Required work
Scan the data below for the string "için". Copy every line where it appears.

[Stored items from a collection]
|---|

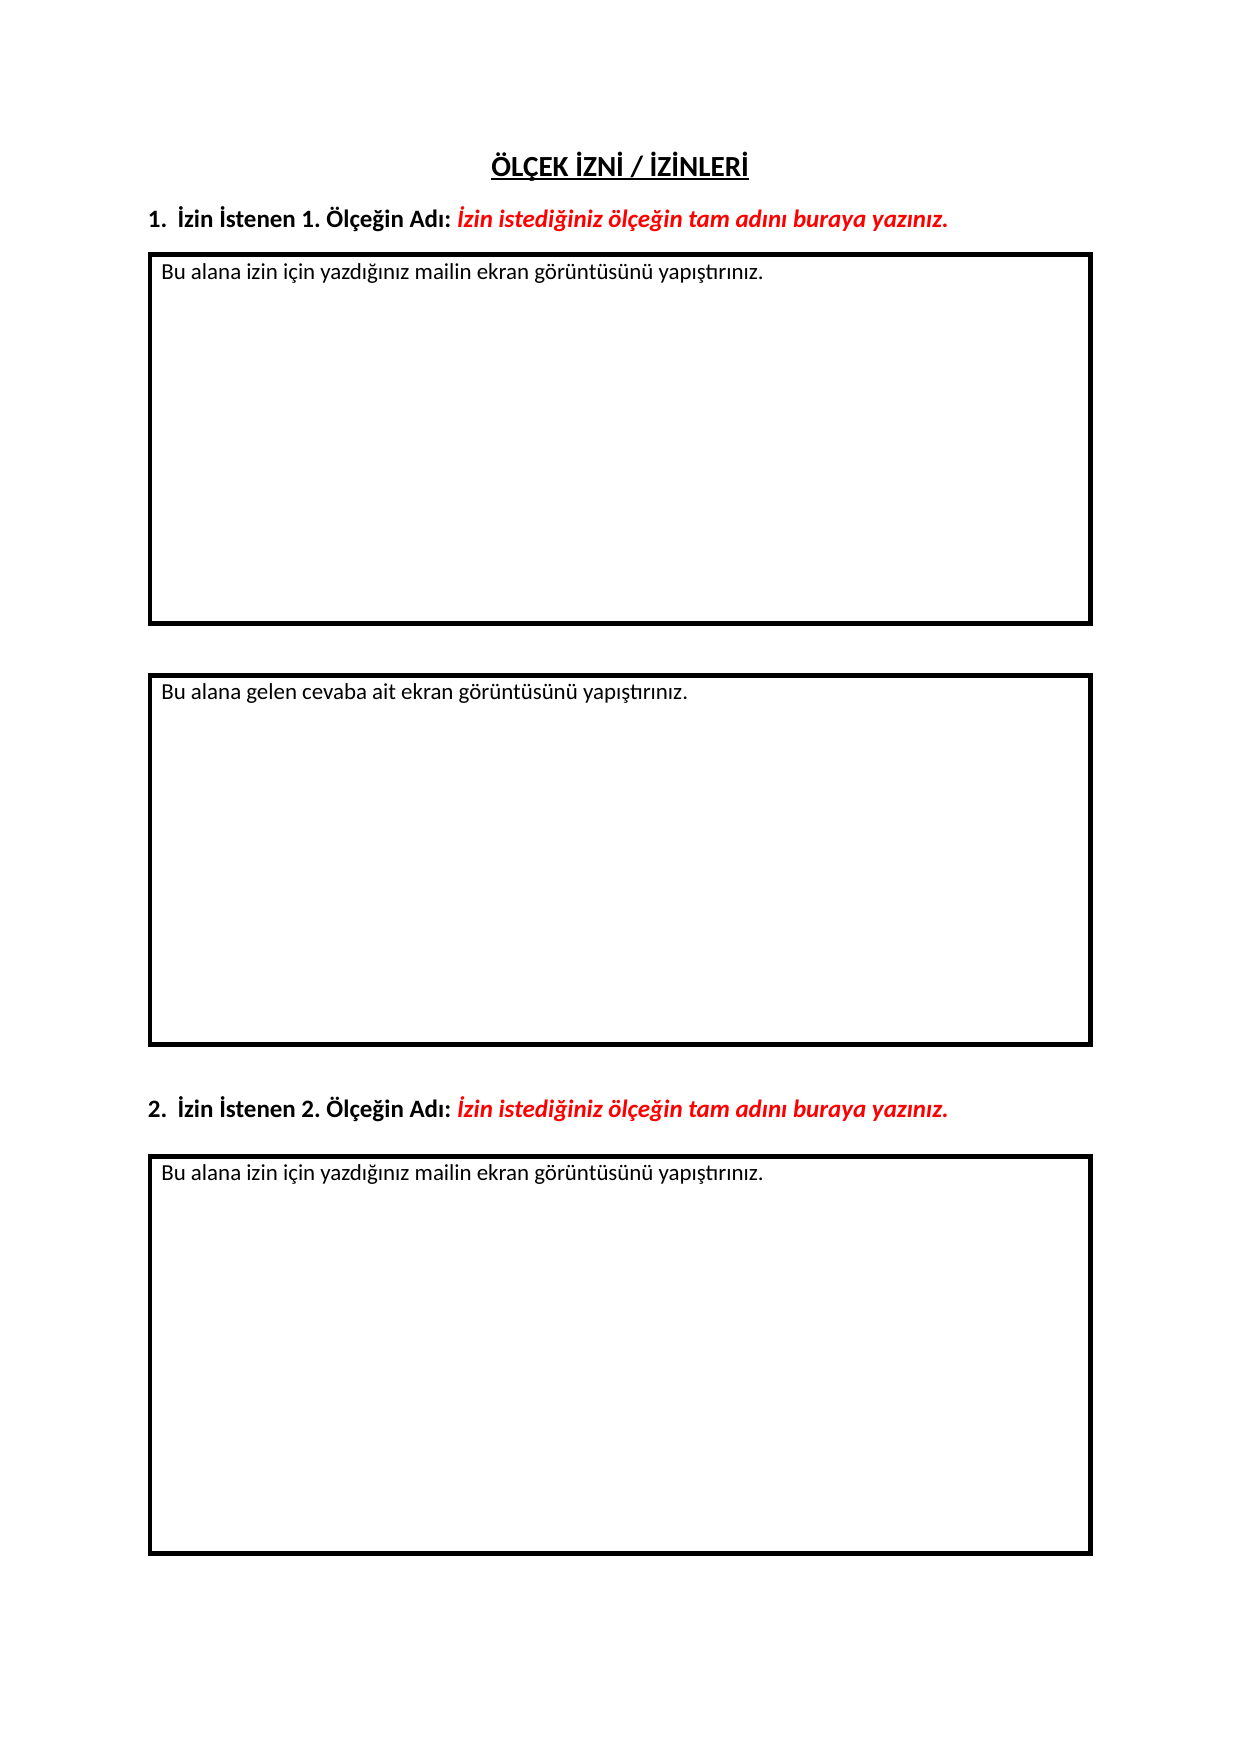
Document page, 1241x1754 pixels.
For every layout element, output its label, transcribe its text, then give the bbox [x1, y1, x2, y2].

table_header Bu alana gelen cevaba ait ekran görüntüsünü yapıştırınız. [152, 678, 1088, 1042]
table_header Bu alana izin için yazdığınız mailin ekran görüntüsünü yapıştırınız. [152, 257, 1088, 621]
text ÖLÇEK İZNİ / İZİNLERİ [148, 148, 1093, 183]
list İzin İstenen 1. Ölçeğin Adı: İzin istediğiniz ölçeğin tam adını buraya yazınız. [148, 203, 1093, 233]
table_header Bu alana izin için yazdığınız mailin ekran görüntüsünü yapıştırınız. [152, 1159, 1088, 1551]
list İzin İstenen 2. Ölçeğin Adı: İzin istediğiniz ölçeğin tam adını buraya yazınız. [148, 1093, 1093, 1124]
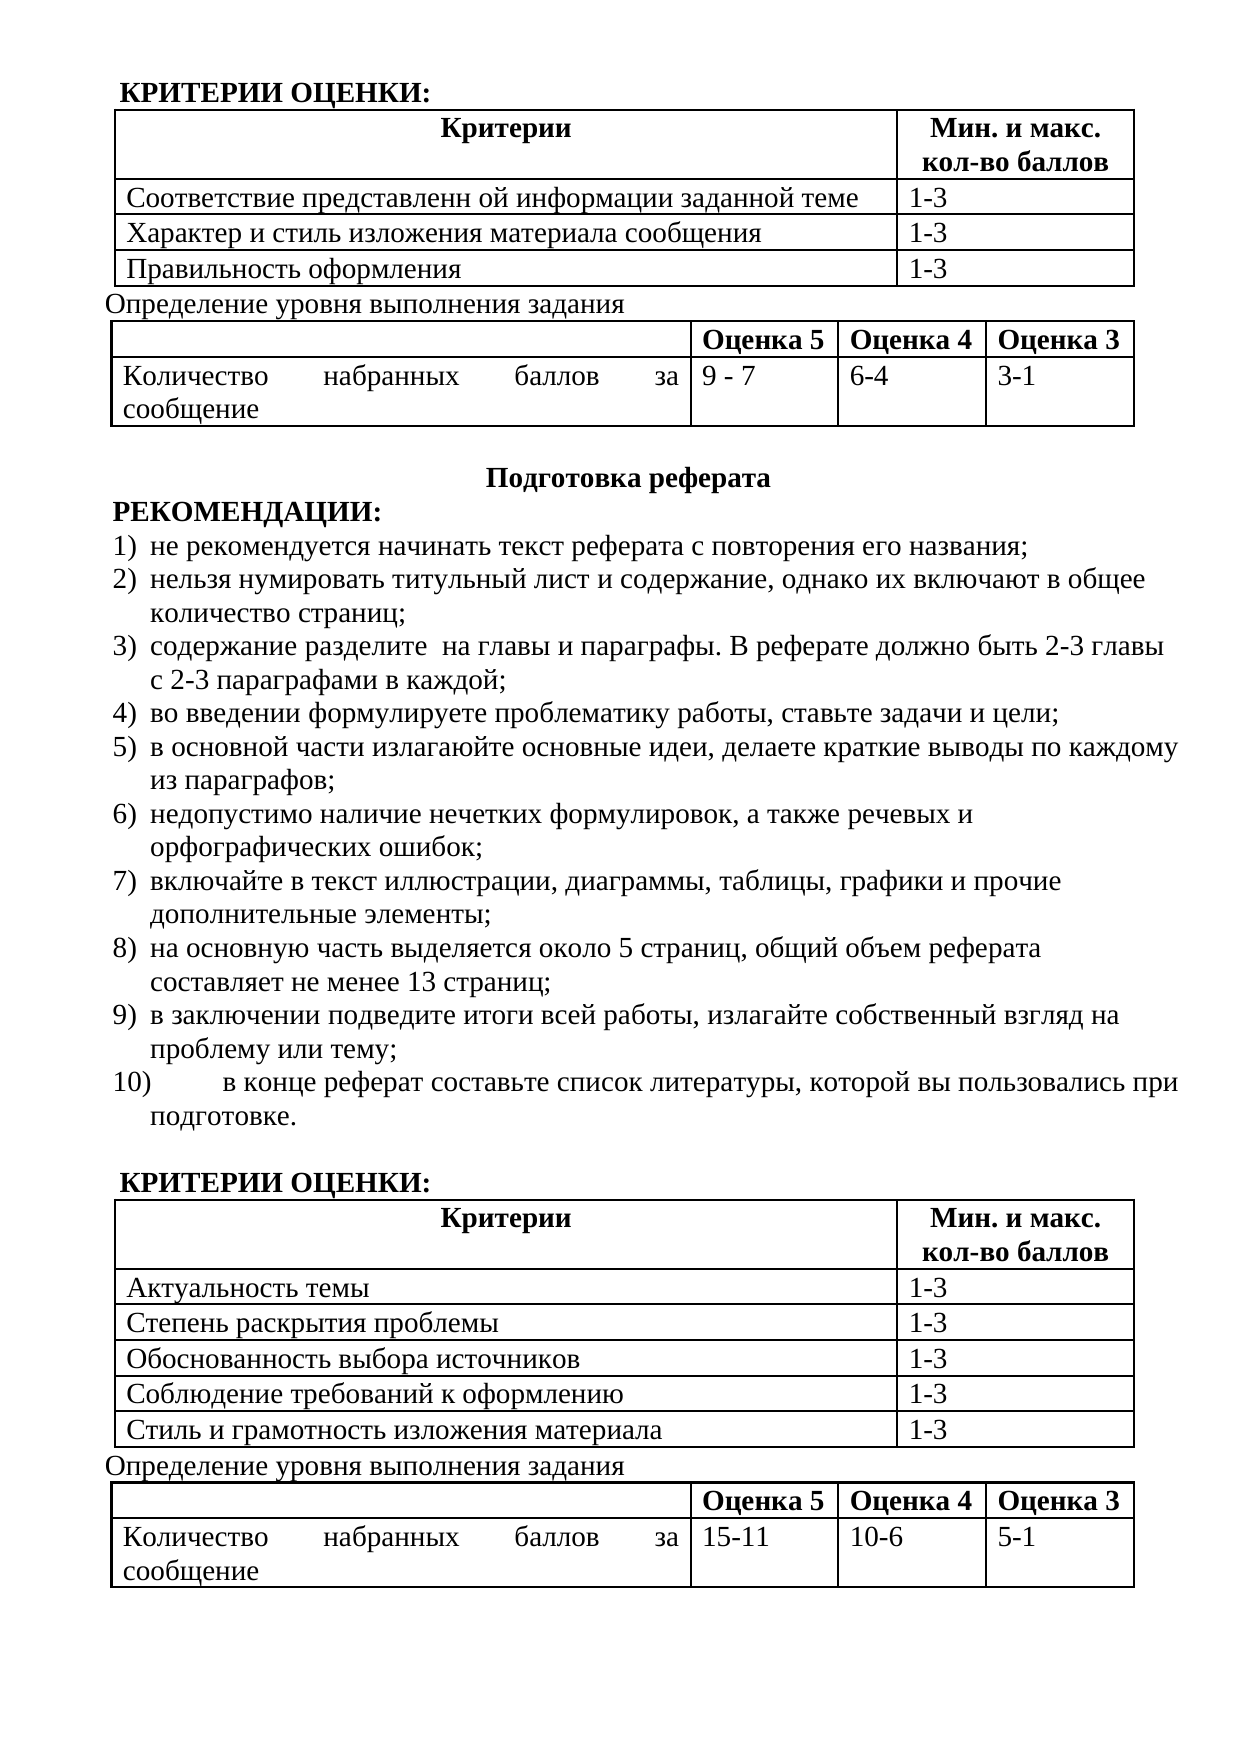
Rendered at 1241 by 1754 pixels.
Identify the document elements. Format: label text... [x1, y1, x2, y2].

table_cell 9 - 7 [692, 358, 837, 425]
table_cell Соответствие представленн ой информации заданной теме [116, 180, 896, 213]
table_header Оценка 5 [692, 322, 837, 356]
table_cell 1-3 [898, 215, 1133, 249]
table_header [113, 1484, 690, 1517]
list нельзя нумировать титульный лист и содержание, однако их включают в общее количество страниц; [112, 561, 1181, 628]
table_header Оценка 5 [692, 1484, 837, 1517]
table_cell 1-3 [898, 1377, 1133, 1410]
table_cell 1-3 [898, 251, 1133, 284]
table_cell 1-3 [898, 1270, 1133, 1303]
text Определение уровня выполнения задания [104, 287, 1181, 320]
table_cell Стиль и грамотность изложения материала [116, 1412, 896, 1446]
table_header Оценка 3 [987, 322, 1133, 356]
text РЕКОМЕНДАЦИИ: [112, 494, 1181, 528]
list включайте в текст иллюстрации, диаграммы, таблицы, графики и прочие дополнительные элементы; [112, 863, 1181, 930]
table_header Оценка 4 [839, 322, 985, 356]
list в основной части излагаюйте основные идеи, делаете краткие выводы по каждому из параграфов; [112, 729, 1181, 796]
table_cell 5-1 [987, 1519, 1133, 1586]
list в заключении подведите итоги всей работы, излагайте собственный взгляд на проблему или тему; [112, 997, 1181, 1064]
table_header Оценка 4 [839, 1484, 985, 1517]
table_cell Актуальность темы [116, 1270, 896, 1303]
table_cell 15-11 [692, 1519, 837, 1586]
table_cell Правильность оформления [116, 251, 896, 284]
table_header [113, 322, 690, 356]
table_header Мин. и макс. кол-во баллов [898, 1201, 1133, 1268]
list на основную часть выделяется около 5 страниц, общий объем реферата составляет не менее 13 страниц; [112, 930, 1181, 997]
table_cell Характер и стиль изложения материала сообщения [116, 215, 896, 249]
list содержание разделите на главы и параграфы. В реферате должно быть 2-3 главы c 2-3 параграфами в каждой; [112, 628, 1181, 695]
text Подготовка реферата [75, 461, 1181, 494]
table_cell 1-3 [898, 1341, 1133, 1374]
table_cell 3-1 [987, 358, 1133, 425]
table_cell Обоснованность выбора источников [116, 1341, 896, 1374]
text КРИТЕРИИ ОЦЕНКИ: [119, 1165, 1181, 1198]
table_cell 1-3 [898, 180, 1133, 213]
table_header Мин. и макс. кол-во баллов [898, 111, 1133, 178]
table_header Критерии [116, 1201, 896, 1268]
table_cell Количество набранных баллов за сообщение [113, 358, 690, 425]
table_header Оценка 3 [987, 1484, 1133, 1517]
table_cell 1-3 [898, 1305, 1133, 1339]
list в конце реферат составьте список литературы, которой вы пользовались при подготовке. [112, 1064, 1181, 1131]
table_header Критерии [116, 111, 896, 178]
table_cell 6-4 [839, 358, 985, 425]
table_cell Количество набранных баллов за сообщение [113, 1519, 690, 1586]
text КРИТЕРИИ ОЦЕНКИ: [119, 75, 1181, 108]
table_cell 1-3 [898, 1412, 1133, 1446]
text Определение уровня выполнения задания [104, 1448, 1181, 1481]
table_cell Соблюдение требований к оформлению [116, 1377, 896, 1410]
list во введении формулируете проблематику работы, ставьте задачи и цели; [112, 695, 1181, 729]
table_cell 10-6 [839, 1519, 985, 1586]
list недопустимо наличие нечетких формулировок, а также речевых и орфографических ошибок; [112, 796, 1181, 863]
table_cell Степень раскрытия проблемы [116, 1305, 896, 1339]
list не рекомендуется начинать текст реферата с повторения его названия; [112, 528, 1181, 561]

|---|

Task answer
table_header Bu alana izin için yazdığınız mailin ekran görüntüsünü yapıştırınız. [152, 257, 1088, 621]
table_header Bu alana izin için yazdığınız mailin ekran görüntüsünü yapıştırınız. [152, 1159, 1088, 1551]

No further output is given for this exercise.